**Brano selezionato**.

Le molotov che brillano nel centro di Milano, in pieno giorno, hanno il riverbero remoto di antiche guerriglie urbane. Anche se mai in strade così prestigiose, via della Spiga, via Montenapoleone. Ma niente ricordano e niente sanno, di quelle fiammate, le giovani commesse dei negozi eleganti, e i giovani immigrati addetti alla sicurezza.
Difficile che nei rapinatori che quelle molotov hanno lanciato ci fosse qualche vaga malizia “politica”, quasi una citazione della violenza di strada per marcare il territorio; più probabile che sia stato solamente un inedito espediente tattico del sempre fervido ingegno criminale, confondere eventuali inseguitori, costringere i curiosi a starsene rintanati. Fatto sta che da ieri mattina Milano aggiunge un nuovo capitolo alla discussione, non sempre congrua ma sempre inevitabile, sull’ordine pubblico: la rapina con le molotov non ha il terribile impatto degli spari e del sangue, e tanto meno l’orribile ricaduta di morte del clandestino fuori di testa che mulina un piccone contro gli inermi, ma aggiunge una nuova paura, lugubremente spettacolare, al catalogo delle paure. Che nelle grandi città sono già tante.
Per evitare di ripetersi, chi scrive è andato a ritroso nel tempo, alla ricerca delle tante occasioni, nella sola Milano, in cui quel dibattito si è acceso. Recente (settembre scorso) l’esecuzione a freddo in corso Lodi di un piccolo spacciatore, davanti alla compagna e al figlio piccolo, “come a Scampia”, si disse e si scrisse. Ma è bene sapere – perché un dibattito già complicato non diventi anche stupido – che non è passato anno, da quando esistono gli archivi di cronaca nera, in cui un delitto orribile o una rapina sanguinaria non abbiano stretto il cuore della città, sollevato ira contro sindaci di qualunque colore, questori, prefetti, governi, scatenato speculazioni politiche quasi mai seguite, una volta sfumata l’emotività, da tangibili mutamenti politici. (Obbligatorie a questo proposito due citazioni, la rapina di via Osoppo e la fuga assassina della banda Cavallero, episodi efferati che oggi alzerebbero un polverone politico fitto, irrespirabile, isterico).
La sola certezza è che la crisi morde e tra i suoi effetti, ahimè ovvi, c’è un percepibile aumento dei reati detti “predatori”, cioè rapine, scippi, furti in appartamento. I reati nel loro complesso sono invece, non solo a Milano, in lenta e costante diminuzione: ma si capisce che la criminalità percepita, quella che fa sentire le persone insicure, che mozza il respiro e taglia le gambe, è quella predatoria, che mette a rischio, oltre al patrimonio, anche la sicurezza fisica, l’intimità domestica, insomma l’integrità della persona.

**Le consegne**.
1 > Secondo il brano, perché a far sentire insicure le persone sono soprattutto i reati predatori, anche se i reati nel loro complesso sono in diminuzione? Rispondi in una o due frasi.
2 > Ripeti identico il tratto dei record che va dalla riga contenente "family: Asteraceae" fino alla fine dei record, estremi compresi.

**Materiale fornito**.
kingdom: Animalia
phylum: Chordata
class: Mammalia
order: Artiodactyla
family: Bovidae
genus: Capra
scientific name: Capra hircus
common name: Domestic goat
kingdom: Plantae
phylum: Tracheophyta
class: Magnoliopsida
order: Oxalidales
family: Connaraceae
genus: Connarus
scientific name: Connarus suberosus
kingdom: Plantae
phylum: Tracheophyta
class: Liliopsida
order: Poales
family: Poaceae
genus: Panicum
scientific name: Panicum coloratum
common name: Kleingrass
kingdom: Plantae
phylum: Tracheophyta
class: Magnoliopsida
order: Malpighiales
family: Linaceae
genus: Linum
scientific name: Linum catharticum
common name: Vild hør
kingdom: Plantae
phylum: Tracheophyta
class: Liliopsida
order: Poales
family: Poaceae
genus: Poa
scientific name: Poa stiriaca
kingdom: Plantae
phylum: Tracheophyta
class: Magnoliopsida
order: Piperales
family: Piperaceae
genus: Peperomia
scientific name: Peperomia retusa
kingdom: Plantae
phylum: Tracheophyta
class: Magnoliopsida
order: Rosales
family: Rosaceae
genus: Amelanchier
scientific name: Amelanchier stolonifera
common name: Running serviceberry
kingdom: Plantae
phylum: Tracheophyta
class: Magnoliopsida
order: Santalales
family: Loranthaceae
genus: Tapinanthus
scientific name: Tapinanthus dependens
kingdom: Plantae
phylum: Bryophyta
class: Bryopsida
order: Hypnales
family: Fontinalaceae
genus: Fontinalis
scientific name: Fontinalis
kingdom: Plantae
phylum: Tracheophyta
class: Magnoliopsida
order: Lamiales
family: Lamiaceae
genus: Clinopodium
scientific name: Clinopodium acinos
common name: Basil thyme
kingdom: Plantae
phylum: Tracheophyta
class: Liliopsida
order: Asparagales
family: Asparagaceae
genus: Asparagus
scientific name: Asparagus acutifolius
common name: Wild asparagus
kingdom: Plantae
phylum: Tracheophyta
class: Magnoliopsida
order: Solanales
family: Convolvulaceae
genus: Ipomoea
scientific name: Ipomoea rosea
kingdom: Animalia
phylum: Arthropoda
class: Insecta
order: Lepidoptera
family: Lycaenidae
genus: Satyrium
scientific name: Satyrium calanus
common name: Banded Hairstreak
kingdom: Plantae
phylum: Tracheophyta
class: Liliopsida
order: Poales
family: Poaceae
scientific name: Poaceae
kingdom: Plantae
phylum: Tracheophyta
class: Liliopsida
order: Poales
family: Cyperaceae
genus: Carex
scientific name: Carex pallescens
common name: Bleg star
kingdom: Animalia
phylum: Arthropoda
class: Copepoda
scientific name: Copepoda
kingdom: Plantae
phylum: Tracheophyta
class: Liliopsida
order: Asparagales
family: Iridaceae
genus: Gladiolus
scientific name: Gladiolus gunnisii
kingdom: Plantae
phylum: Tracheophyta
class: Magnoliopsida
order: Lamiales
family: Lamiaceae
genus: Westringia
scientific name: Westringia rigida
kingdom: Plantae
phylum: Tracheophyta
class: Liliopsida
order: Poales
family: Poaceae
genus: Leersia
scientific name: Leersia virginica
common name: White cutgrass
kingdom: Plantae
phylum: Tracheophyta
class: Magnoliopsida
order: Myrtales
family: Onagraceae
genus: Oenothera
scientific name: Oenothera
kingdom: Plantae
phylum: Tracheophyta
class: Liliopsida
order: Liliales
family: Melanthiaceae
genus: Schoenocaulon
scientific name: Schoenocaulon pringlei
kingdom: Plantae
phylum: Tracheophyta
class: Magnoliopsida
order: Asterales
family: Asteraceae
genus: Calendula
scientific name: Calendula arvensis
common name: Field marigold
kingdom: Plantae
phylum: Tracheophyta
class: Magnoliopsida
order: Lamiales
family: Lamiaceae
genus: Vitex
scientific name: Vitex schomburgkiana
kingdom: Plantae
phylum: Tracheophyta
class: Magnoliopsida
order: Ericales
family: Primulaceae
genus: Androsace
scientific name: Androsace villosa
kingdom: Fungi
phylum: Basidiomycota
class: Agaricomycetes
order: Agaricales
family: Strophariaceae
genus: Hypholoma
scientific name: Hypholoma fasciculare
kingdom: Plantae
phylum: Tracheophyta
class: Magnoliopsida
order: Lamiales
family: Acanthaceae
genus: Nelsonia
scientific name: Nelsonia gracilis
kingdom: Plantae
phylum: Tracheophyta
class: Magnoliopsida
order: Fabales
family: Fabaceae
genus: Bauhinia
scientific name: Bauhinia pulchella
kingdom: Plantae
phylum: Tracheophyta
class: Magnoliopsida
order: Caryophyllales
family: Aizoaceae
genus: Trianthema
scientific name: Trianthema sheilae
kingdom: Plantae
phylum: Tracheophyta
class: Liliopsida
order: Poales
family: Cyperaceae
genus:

**Risposte scritte**.
1 > Perché i reati predatori, come rapine, scippi e furti in appartamento, mettono a rischio non solo il patrimonio ma anche la sicurezza fisica, l'intimità domestica e, insomma, l'integrità della persona.

2 >
family: Asteraceae
genus: Calendula
scientific name: Calendula arvensis
common name: Field marigold
kingdom: Plantae
phylum: Tracheophyta
class: Magnoliopsida
order: Lamiales
family: Lamiaceae
genus: Vitex
scientific name: Vitex schomburgkiana
kingdom: Plantae
phylum: Tracheophyta
class: Magnoliopsida
order: Ericales
family: Primulaceae
genus: Androsace
scientific name: Androsace villosa
kingdom: Fungi
phylum: Basidiomycota
class: Agaricomycetes
order: Agaricales
family: Strophariaceae
genus: Hypholoma
scientific name: Hypholoma fasciculare
kingdom: Plantae
phylum: Tracheophyta
class: Magnoliopsida
order: Lamiales
family: Acanthaceae
genus: Nelsonia
scientific name: Nelsonia gracilis
kingdom: Plantae
phylum: Tracheophyta
class: Magnoliopsida
order: Fabales
family: Fabaceae
genus: Bauhinia
scientific name: Bauhinia pulchella
kingdom: Plantae
phylum: Tracheophyta
class: Magnoliopsida
order: Caryophyllales
family: Aizoaceae
genus: Trianthema
scientific name: Trianthema sheilae
kingdom: Plantae
phylum: Tracheophyta
class: Liliopsida
order: Poales
family: Cyperaceae
genus:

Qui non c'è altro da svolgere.